==== SOURCE MATERIAL ====

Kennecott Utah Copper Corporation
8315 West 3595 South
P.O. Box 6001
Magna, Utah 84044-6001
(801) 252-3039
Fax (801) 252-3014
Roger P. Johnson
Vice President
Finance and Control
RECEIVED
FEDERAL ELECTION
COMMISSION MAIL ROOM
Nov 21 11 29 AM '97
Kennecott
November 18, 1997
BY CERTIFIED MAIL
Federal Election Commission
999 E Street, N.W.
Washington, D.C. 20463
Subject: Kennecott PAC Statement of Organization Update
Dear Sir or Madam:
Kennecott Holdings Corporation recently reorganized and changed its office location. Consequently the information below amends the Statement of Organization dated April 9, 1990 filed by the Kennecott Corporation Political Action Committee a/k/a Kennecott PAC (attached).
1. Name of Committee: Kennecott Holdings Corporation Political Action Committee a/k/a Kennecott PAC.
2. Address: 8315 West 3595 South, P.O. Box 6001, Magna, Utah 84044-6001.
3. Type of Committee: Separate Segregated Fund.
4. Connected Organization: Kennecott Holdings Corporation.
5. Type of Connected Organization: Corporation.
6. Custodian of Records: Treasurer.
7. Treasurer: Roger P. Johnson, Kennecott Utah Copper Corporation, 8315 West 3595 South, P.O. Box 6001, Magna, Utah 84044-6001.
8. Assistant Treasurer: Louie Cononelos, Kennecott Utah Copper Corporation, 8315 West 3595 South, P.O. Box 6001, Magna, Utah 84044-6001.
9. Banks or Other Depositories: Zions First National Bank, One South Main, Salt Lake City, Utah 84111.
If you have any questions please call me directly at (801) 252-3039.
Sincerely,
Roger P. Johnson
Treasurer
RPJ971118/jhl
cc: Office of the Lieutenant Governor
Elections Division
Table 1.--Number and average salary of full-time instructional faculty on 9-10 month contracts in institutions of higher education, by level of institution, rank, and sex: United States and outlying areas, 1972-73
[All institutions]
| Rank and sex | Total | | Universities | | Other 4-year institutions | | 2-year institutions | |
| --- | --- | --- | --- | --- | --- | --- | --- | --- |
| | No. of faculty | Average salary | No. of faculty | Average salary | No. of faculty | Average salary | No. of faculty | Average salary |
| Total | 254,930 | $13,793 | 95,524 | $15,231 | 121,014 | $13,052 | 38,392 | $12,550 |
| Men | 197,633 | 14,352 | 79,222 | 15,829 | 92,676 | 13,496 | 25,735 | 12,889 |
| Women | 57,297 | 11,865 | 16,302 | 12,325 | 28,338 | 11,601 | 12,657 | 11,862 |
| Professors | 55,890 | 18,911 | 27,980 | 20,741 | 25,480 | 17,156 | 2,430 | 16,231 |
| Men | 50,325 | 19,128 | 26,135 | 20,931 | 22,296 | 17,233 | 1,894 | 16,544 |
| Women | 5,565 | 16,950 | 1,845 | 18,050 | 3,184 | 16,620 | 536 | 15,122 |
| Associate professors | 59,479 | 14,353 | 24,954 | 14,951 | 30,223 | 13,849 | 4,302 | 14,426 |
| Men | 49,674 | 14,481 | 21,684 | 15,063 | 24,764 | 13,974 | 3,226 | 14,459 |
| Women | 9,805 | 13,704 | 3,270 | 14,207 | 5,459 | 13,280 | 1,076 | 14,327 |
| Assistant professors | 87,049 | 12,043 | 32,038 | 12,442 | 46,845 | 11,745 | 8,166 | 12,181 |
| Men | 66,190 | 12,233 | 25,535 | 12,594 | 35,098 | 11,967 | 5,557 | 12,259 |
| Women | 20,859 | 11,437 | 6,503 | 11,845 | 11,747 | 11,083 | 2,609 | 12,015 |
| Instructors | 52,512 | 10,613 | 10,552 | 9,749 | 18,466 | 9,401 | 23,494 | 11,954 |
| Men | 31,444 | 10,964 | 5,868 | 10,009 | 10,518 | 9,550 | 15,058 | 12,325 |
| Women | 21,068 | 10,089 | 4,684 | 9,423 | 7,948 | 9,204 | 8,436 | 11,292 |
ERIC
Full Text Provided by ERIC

====

Scan the data for lines containing "Utah" and copy all of them.

Kennecott Utah Copper Corporation
Magna, Utah 84044-6001
2. Address: 8315 West 3595 South, P.O. Box 6001, Magna, Utah 84044-6001.
7. Treasurer: Roger P. Johnson, Kennecott Utah Copper Corporation, 8315 West 3595 South, P.O. Box 6001, Magna, Utah 84044-6001.
8. Assistant Treasurer: Louie Cononelos, Kennecott Utah Copper Corporation, 8315 West 3595 South, P.O. Box 6001, Magna, Utah 84044-6001.
9. Banks or Other Depositories: Zions First National Bank, One South Main, Salt Lake City, Utah 84111.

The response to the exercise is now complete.